_THE INPUT_
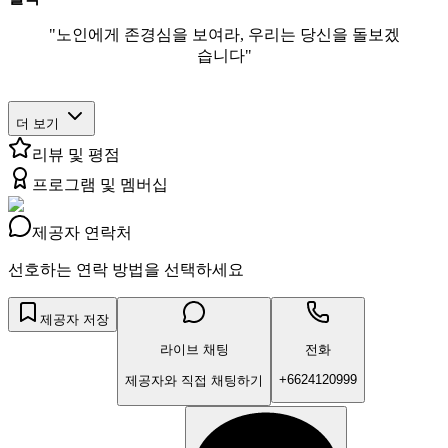
"노인에게 존경심을 보여라, 우리는 당신을 돌보겠
습니다"
더 보기
리뷰 및 평점
프로그램 및 멤버십
제공자 연락처
선호하는 연락 방법을 선택하세요
제공자 저장
라이브 채팅
전화
+6624120999
제공자와 직접 채팅하기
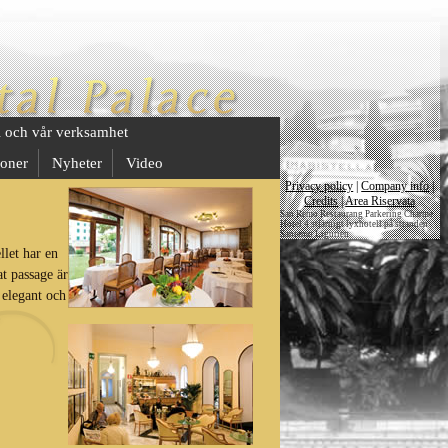
l och vår verksamhet
oner
Nyheter
Video
Privacy policy
|
Company info
|
Credits
|
Area Riservata
San Remo Restaurang Parkering Charme
Hotel 4 stjärnigt lyxhotell på stranden
Sanremo Ligurien
llet har en
at passage är
 elegant och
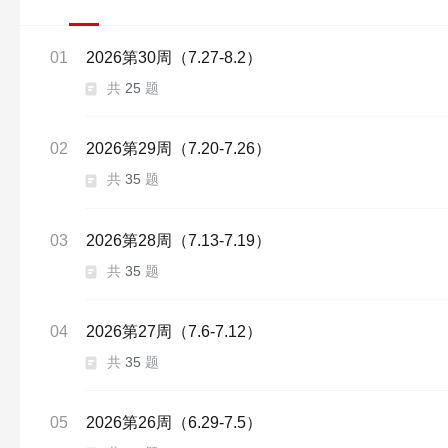
01
2026第30周（7.27-8.2）
共
25
题
02
2026第29周（7.20-7.26）
共
35
题
03
2026第28周（7.13-7.19）
共
35
题
04
2026第27周（7.6-7.12）
共
35
题
05
2026第26周（6.29-7.5）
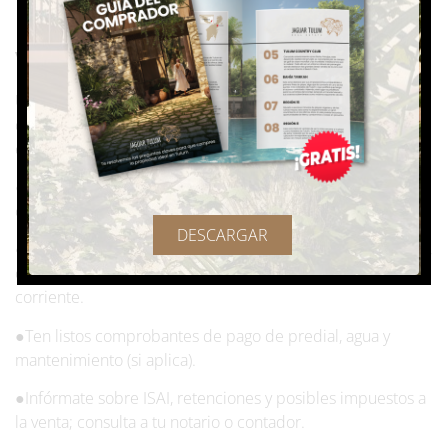
los aspectos legales para que la
venta no tenga trabas
Una venta que falla en el cierre suele deberse a
documentación incompleta o a problemas de título. Evita
esto preparando todo con antelación.
●Revisa el título de propiedad, historial registral y
certificados de no adeudo.
DESCARGAR
●Si eres extranjero y la propiedad está en zona restringida,
confirma que el fideicomiso esté en regla y con pagos al
corriente.
●Ten listos comprobantes de pago de predial, agua y
mantenimiento (si aplica).
●Infórmate sobre ISAI, retenciones y posibles impuestos a
la venta; consulta a tu notario o contador.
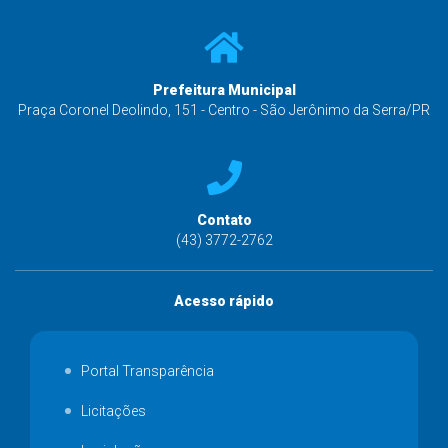
Prefeitura Municipal
Praça Coronel Deolindo, 151 - Centro - São Jerônimo da Serra/PR
Contato
(43) 3772-2762
Acesso rápido
Portal Transparência
Licitações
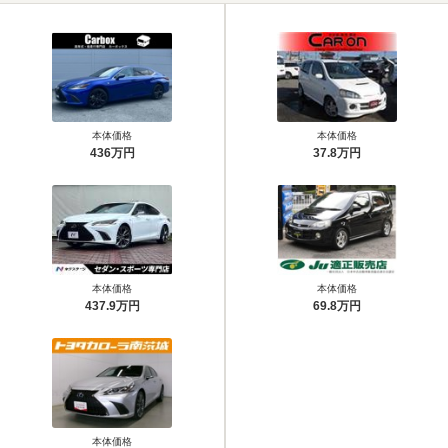
本体価格
本体価格
436万円
37.8万円
本体価格
本体価格
437.9万円
69.8万円
本体価格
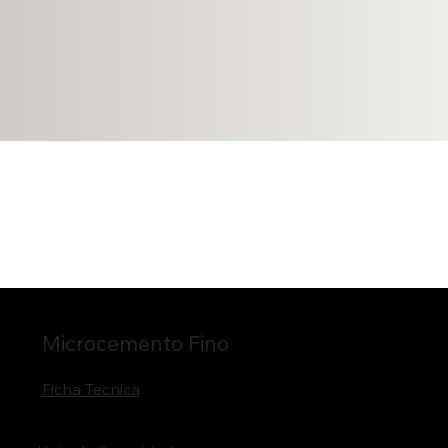
Microcemento Fino
Ficha Técnica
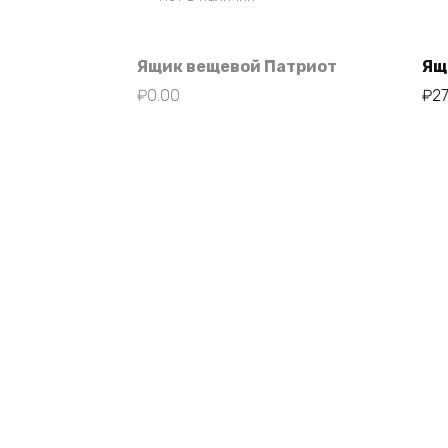
Ящик вещевой Патриот
Ящ
₽
0.00
₽
2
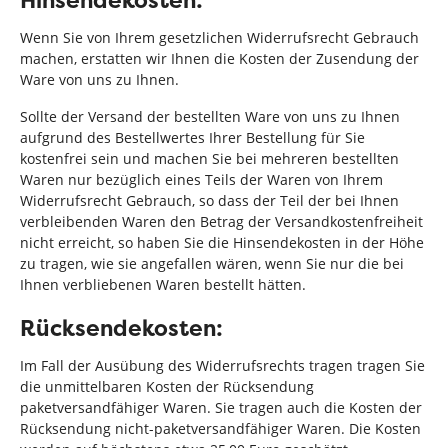
Hinsendekosten:
Wenn Sie von Ihrem gesetzlichen Widerrufsrecht Gebrauch
machen, erstatten wir Ihnen die Kosten der Zusendung der
Ware von uns zu Ihnen.
Sollte der Versand der bestellten Ware von uns zu Ihnen
aufgrund des Bestellwertes Ihrer Bestellung für Sie
kostenfrei sein und machen Sie bei mehreren bestellten
Waren nur bezüglich eines Teils der Waren von Ihrem
Widerrufsrecht Gebrauch, so dass der Teil der bei Ihnen
verbleibenden Waren den Betrag der Versandkostenfreiheit
nicht erreicht, so haben Sie die Hinsendekosten in der Höhe
zu tragen, wie sie angefallen wären, wenn Sie nur die bei
Ihnen verbliebenen Waren bestellt hätten.
Rücksendekosten:
Im Fall der Ausübung des Widerrufsrechts tragen tragen Sie
die unmittelbaren Kosten der Rücksendung
paketversandfähiger Waren. Sie tragen auch die Kosten der
Rücksendung nicht-paketversandfähiger Waren. Die Kosten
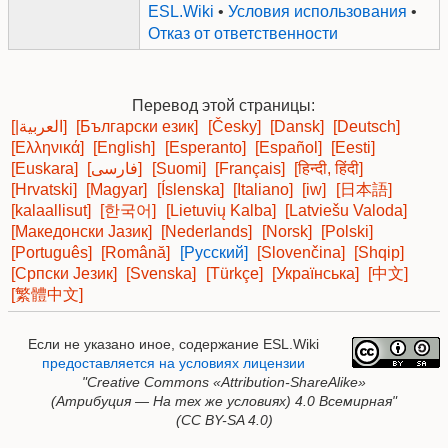
ESL.Wiki
•
Условия использования
•
Отказ от ответственности
Перевод этой страницы:
[|العربية]
[Български език]
[Česky]
[Dansk]
[Deutsch]
[Ελληνικά]
[English]
[Esperanto]
[Español]
[Eesti]
[Euskara]
[فارسی]
[Suomi]
[Français]
[हिन्दी, हिंदी]
[Hrvatski]
[Magyar]
[Íslenska]
[Italiano]
[iw]
[日本語]
[kalaallisut]
[한국어]
[Lietuvių Kalba]
[Latviešu Valoda]
[Македонски Јазик]
[Nederlands]
[Norsk]
[Polski]
[Português]
[Română]
[Русский]
[Slovenčina]
[Shqip]
[Српски Језик]
[Svenska]
[Türkçe]
[Українська]
[中文]
[繁體中文]
Если не указано иное, содержание ESL.Wiki
предоставляется на условиях лицензии
"Creative Commons
«Attribution-ShareAlike»
(Атрибуция — На тех же условиях) 4.0 Всемирная"
(CC BY-SA 4.0)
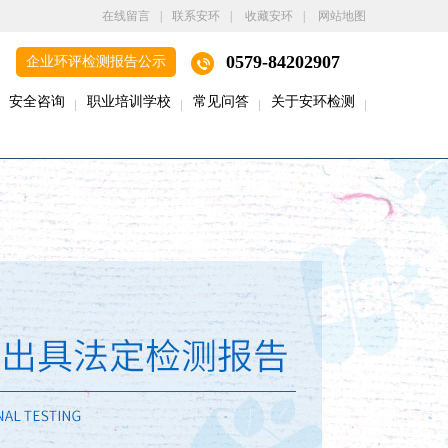
在线留言
|
联系安环
|
收藏安环
|
网站地图
0579-84202907
企业环评检测报告公示
安全咨询
职业培训学校
常见问答
关于安环检测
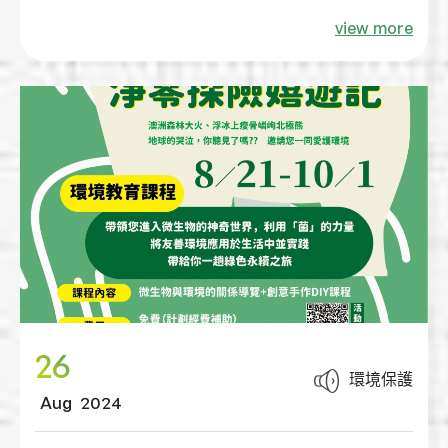
日常生活中能善加利用綠色運具、騎單車或短距
view more
離步行方式代替私人的交通運輸工具，將無車日
力行的體驗融入生活習慣，實踐低碳生活，為環
境永續貢獻一份心力，一起為永續發展目標前
進，實踐低碳綠色旅行！
26
環境保護
Aug
2024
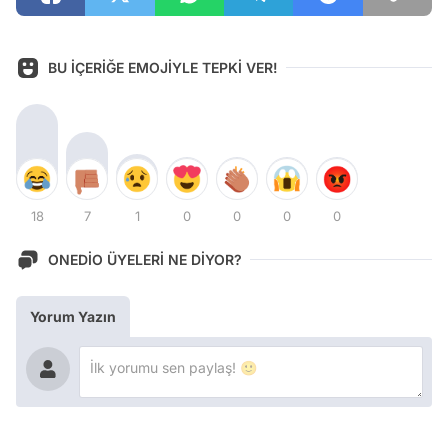
BU İÇERİĞE EMOJİYLE TEPKİ VER!
18
7
1
0
0
0
0
ONEDİO ÜYELERİ NE DİYOR?
Yorum Yazın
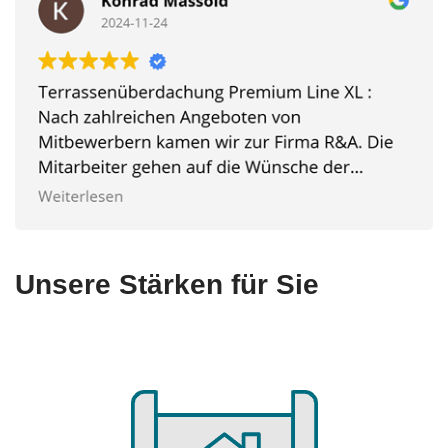
Unsere Stärken für Sie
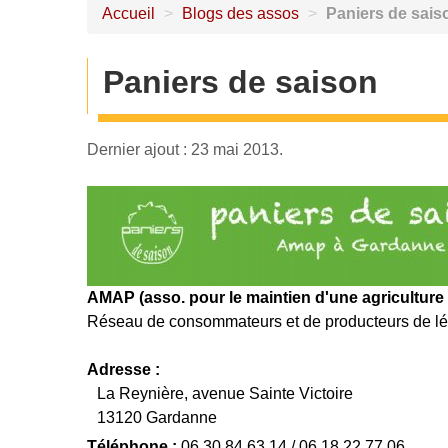
Accueil
>
Blogs des assos
>
Paniers de sais
Paniers de saison
Dernier ajout : 23 mai 2013.
AMAP (asso. pour le maintien d'une agricultur
Réseau de consommateurs et de producteurs de lég
Adresse :
La Reynière, avenue Sainte Victoire
13120 Gardanne
Téléphone :
06 30 84 63 14 / 06 18 22 77 06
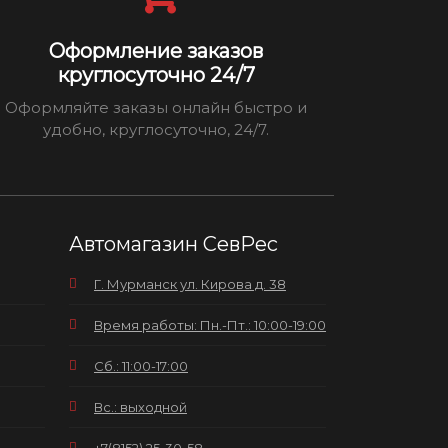
Оформление заказов
круглосуточно 24/7
Оформляйте заказы онлайн быстро и
удобно, круглосуточно, 24/7.
Автомагазин СевРес
Г. Мурманск ул. Кирова д. 38
Время работы: Пн.-Пт.: 10:00-19:00
Сб.: 11:00-17:00
Вс.: выходной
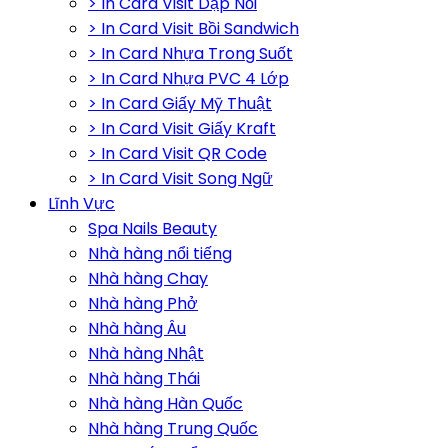
> In Card Visit Dập Nổi
> In Card Visit Bồi Sandwich
> In Card Nhựa Trong Suốt
> In Card Nhựa PVC 4 Lớp
> In Card Giấy Mỹ Thuật
> In Card Visit Giấy Kraft
> In Card Visit QR Code
> In Card Visit Song Ngữ
Lĩnh Vực
Spa Nails Beauty
Nhà hàng nổi tiếng
Nhà hàng Chay
Nhà hàng Phở
Nhà hàng Âu
Nhà hàng Nhật
Nhà hàng Thái
Nhà hàng Hàn Quốc
Nhà hàng Trung Quốc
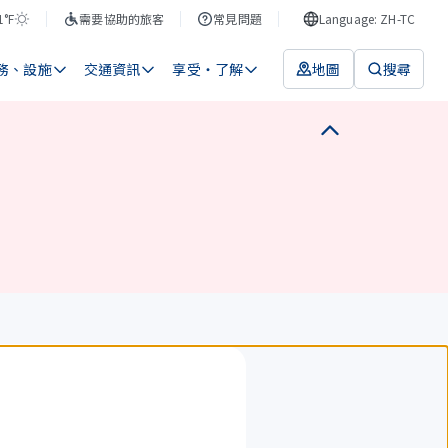
1°F
需要協助的旅客
常見問題
Language: ZH-TC
務、設施
交通資訊
享受・了解
地圖
搜尋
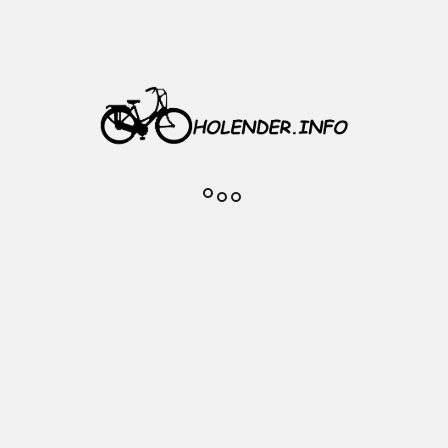
 mm // 31,8 mm aluminiowa czarna
kierownicy: 31,8 mm
chwytów: 22,2 mm (standard)
miotu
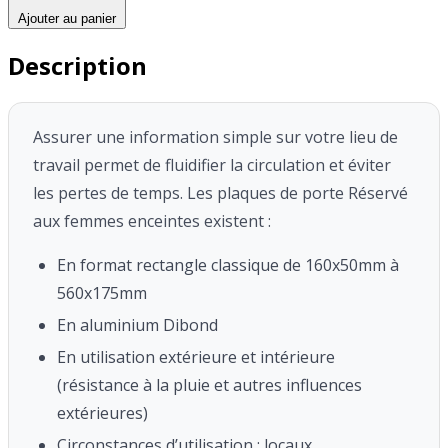
Ajouter au panier
Description
Assurer une information simple sur votre lieu de
travail permet de fluidifier la circulation et éviter
les pertes de temps.
Les plaques de porte Réservé
aux femmes enceintes existent :
En format rectangle classique de 160x50mm à
560x175mm
En aluminium Dibond
En utilisation extérieure et intérieure
(résistance à la pluie et autres influences
extérieures)
Circonstances d’utilisation : locaux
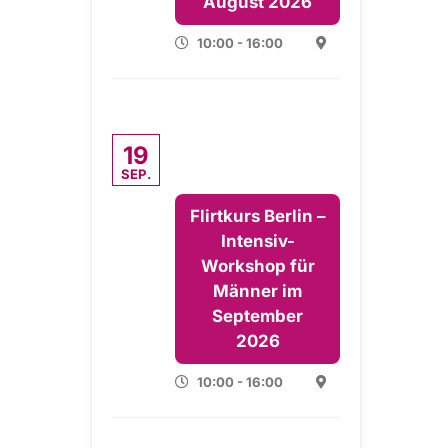
August 2026
10:00 - 16:00
19
SEP.
Flirtkurs Berlin –
Intensiv-
Workshop für
Männer im
September
2026
10:00 - 16:00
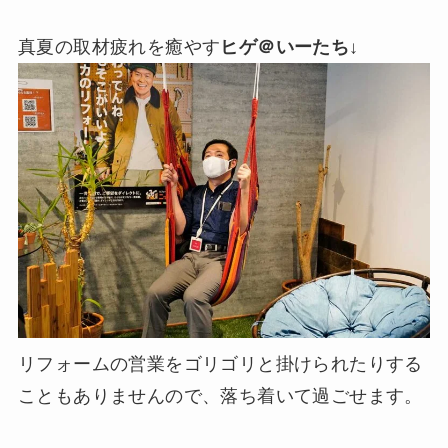
真夏の取材疲れを癒やす
ヒゲ＠いーたち
↓
リフォームの営業をゴリゴリと掛けられたりする
こともありませんので、落ち着いて過ごせます。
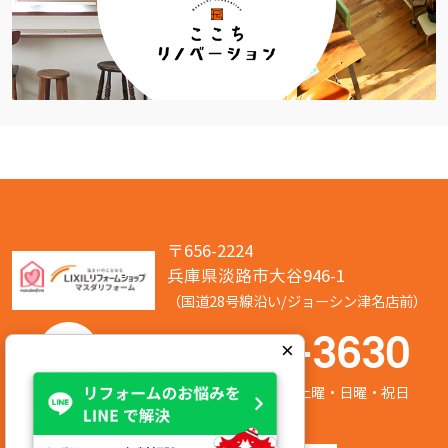
〒656-2224
兵庫県淡路市大谷946-1
（国道28号線沿い/ジョーシン津名店前）
050-7586-3630
×
営業時間:8:00～17:00 定休日:第2/第4土曜・日曜・祝日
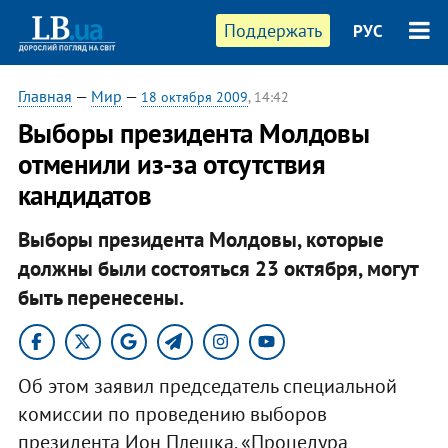
Поддержать
РУС
Главная
—
Мир
—
18 октября 2009
, 14:42
Выборы президента Молдовы
отменили из-за отсутствия
кандидатов
Выборы президента Молдовы, которые
должны были состояться 23 октября, могут
быть перенесены.
Об этом заявил председатель специальной
комиссии по проведению выборов
президента Ион Плешка. «Процедура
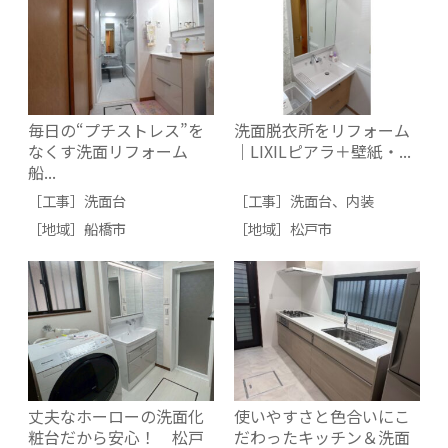
毎日の“プチストレス”を
洗面脱衣所をリフォーム
なくす洗面リフォーム
｜LIXILピアラ＋壁紙・...
船...
［工事］
洗面台
［工事］
洗面台
、
内装
［地域］
船橋市
［地域］
松戸市
丈夫なホーローの洗面化
使いやすさと色合いにこ
粧台だから安心！ 松戸
だわったキッチン＆洗面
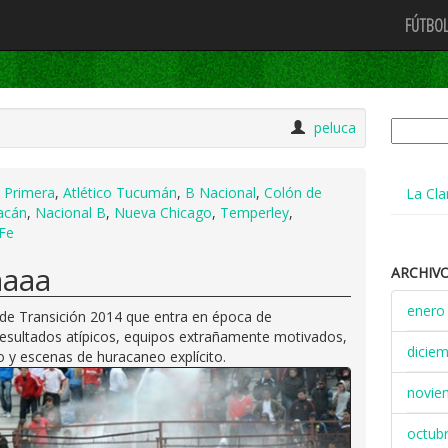
FÚTBOL
Buscar:
peluca
 Primera
,
Atlético Tucumán
,
B Nacional
,
Colón de
La Cla
acán
,
Nacional B
,
Nueva Chicago
,
Temperley
,
Fe
aaaa
ARCHIV
enero
de Transición 2014 que entra en época de
resultados atípicos, equipos extrañamente motivados,
dicie
y escenas de huracaneo explícito.
novie
octub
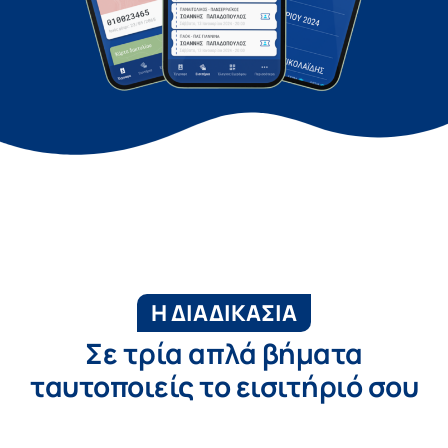
Η ΔΙΑΔΙΚΑΣΙΑ
Σε τρία απλά βήματα
ταυτοποιείς το εισιτήριό σου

_PROBLEM TO WORK ON_
Which of the lines in the data hold the string "Ihnen"? Report each of them by copying it.

_RESULT OF THE TASK_
machen, erstatten wir Ihnen die Kosten der Zusendung der
Ware von uns zu Ihnen.
Sollte der Versand der bestellten Ware von uns zu Ihnen
Widerrufsrecht Gebrauch, so dass der Teil der bei Ihnen
Ihnen verbliebenen Waren bestellt hätten.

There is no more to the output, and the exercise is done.